Using device: cuda
Diffusion & Flow Matching Part 11: Building an Image Generator
- We build a working image generator from scratch using flow matching on CIFAR-10
- Same techniques power production systems like Stable Diffusion, Flux, and Sora
- Classifier-free guidance (CFG) lets us control what class to generate
- Full code included — run it yourself on Google Colab
From Theory to Practice
In the previous posts, we built up the mathematical foundations of flow matching:
- Part 2: Vector fields and flows
- Part 4: The marginalization trick and CFM loss
- Part 7: Training algorithms
- Part 9: U-Net architecture
Now it’s time to put it all together.

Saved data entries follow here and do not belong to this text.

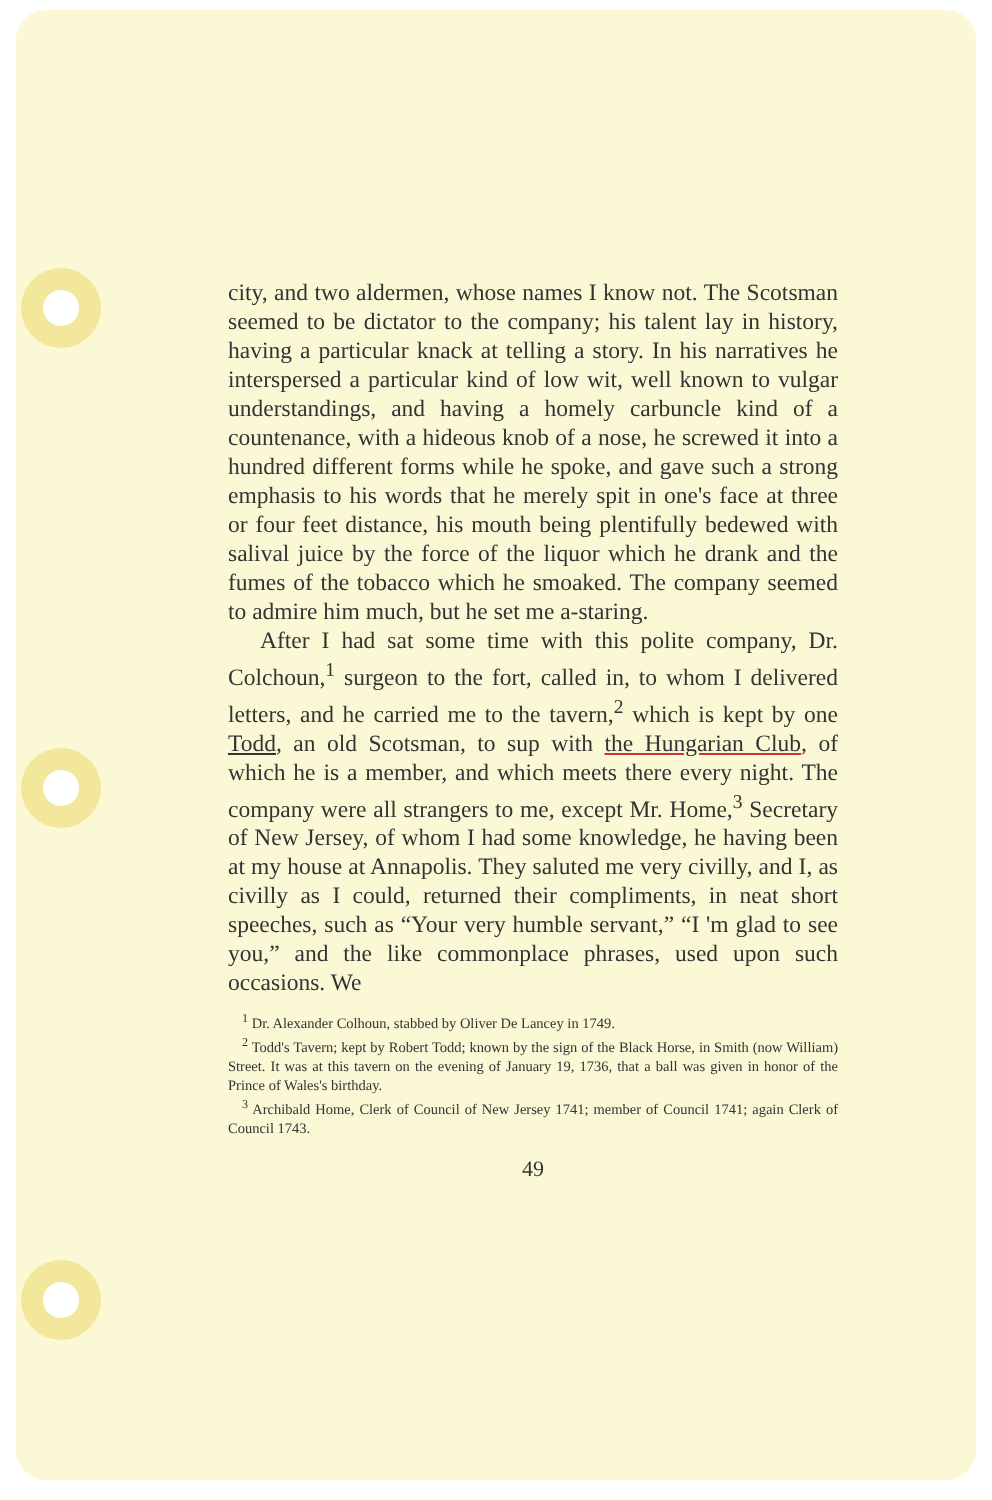city, and two aldermen, whose names I know not. The Scotsman seemed to be dictator to the company; his talent lay in history, having a particular knack at telling a story. In his narratives he interspersed a particular kind of low wit, well known to vulgar understandings, and having a homely carbuncle kind of a countenance, with a hideous knob of a nose, he screwed it into a hundred different forms while he spoke, and gave such a strong emphasis to his words that he merely spit in one's face at three or four feet distance, his mouth being plentifully bedewed with salival juice by the force of the liquor which he drank and the fumes of the tobacco which he smoaked. The company seemed to admire him much, but he set me a-staring.
After I had sat some time with this polite company, Dr. Colchoun,<sup>1</sup> surgeon to the fort, called in, to whom I delivered letters, and he carried me to the tavern,<sup>2</sup> which is kept by one Todd, an old Scotsman, to sup with the Hungarian Club, of which he is a member, and which meets there every night. The company were all strangers to me, except Mr. Home,<sup>3</sup> Secretary of New Jersey, of whom I had some knowledge, he having been at my house at Annapolis. They saluted me very civilly, and I, as civilly as I could, returned their compliments, in neat short speeches, such as “Your very humble servant,” “I 'm glad to see you,” and the like commonplace phrases, used upon such occasions. We
<sup>1</sup> Dr. Alexander Colhoun, stabbed by Oliver De Lancey in 1749.
<sup>2</sup> Todd's Tavern; kept by Robert Todd; known by the sign of the Black Horse, in Smith (now William) Street. It was at this tavern on the evening of January 19, 1736, that a ball was given in honor of the Prince of Wales's birthday.
<sup>3</sup> Archibald Home, Clerk of Council of New Jersey 1741; member of Council 1741; again Clerk of Council 1743.
49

We’ll build a conditional image generator that can create CIFAR-10 images of any class — airplanes, cars, cats, dogs, and more.
Setup
We’ll use a few key libraries:
- PyTorch and torchvision for deep learning and data
- diffusers from Hugging Face for the U-Net architecture (the same library behind Stable Diffusion!)
- torchdiffeq for ODE integration during sampling
Loading CIFAR-10
CIFAR-10 contains 60,000 32×32 color images across 10 classes. We normalize to [-1, 1] — centering around zero helps with stable training.
The U-Net Architecture
We use UNet2DModel from the diffusers library. This is the same architecture that powers Stable Diffusion and other state-of-the-art models.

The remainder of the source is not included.